Deploying a dockerized two-tier app on Kubernetes

For a great deal of developers, myself included, doing something is the preferred method of learning as opposed to reading how to do it. When I was wrapping my head around using kubernetes to manage my docker containers, I found that creating a deployment from scratch was invaluable. I’d like to walk you through that deployment and explain everything along the way.

Before we jump in, you’ll need to have:

1. docker installed
2. access to a kubernetes cluster (this can be a hosted cluster in the cloud or a local cluster via docker desktop or minikube)
3. kubectl installed and configured to access the cluster from 2
4. this example repo downloaded locally
5. a cup of your beverage of choice ^{(recommended but not required)}

Weathering the storm

The example application we’ll be deploying (which I lovingly call Pyweather) is a stateless two tier affair written in Python and leverages the Flask web framework. It will return the 5 day forecast for a given city and retrieves data from the Metaweather API.

It’s been styled very humbly, as evidenced by the below screenshot.

Quite the looker, huh? Let’s go over how to deploy it on kubernetes and its inner workings.

Look at me, I’m the captain now

Kubernetes is a container orchestrator; it manages (among other things) the lifecycle of containers. It takes care of starting them, monitoring them, and destroying them when the inevitable time comes.

####################

**TASK REQUIREMENTS:**
1 - List every prerequisite that the Kubernetes deployment article says a reader needs before starting.
2 - According to the Kubernetes deployment article, which API does the Pyweather application retrieve its data from?
The lines that come next are separate material, unrelated to the Kubernetes deployment article.

**DATA SECTION:**
####################

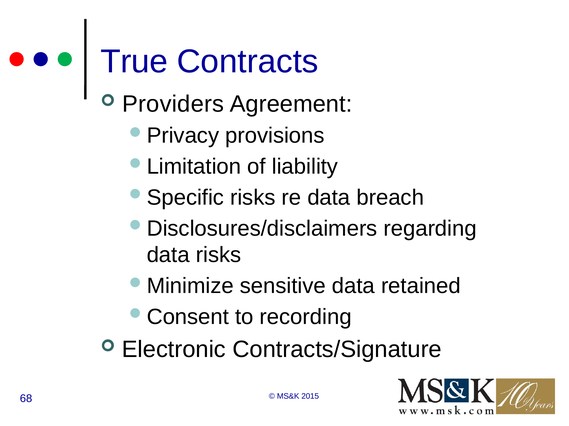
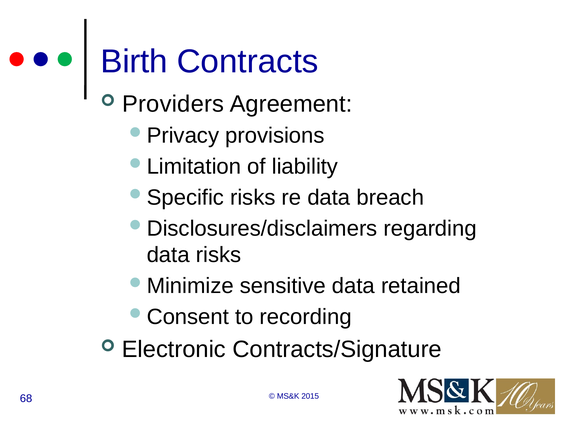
True: True -> Birth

####################

**SOLUTIONS BY TASK:**
1 -
1. docker installed
2. access to a kubernetes cluster (this can be a hosted cluster in the cloud or a local cluster via docker desktop or minikube)
3. kubectl installed and configured to access the cluster from 2
4. this example repo downloaded locally
5. a cup of your beverage of choice (recommended but not required)

2 - The Metaweather API.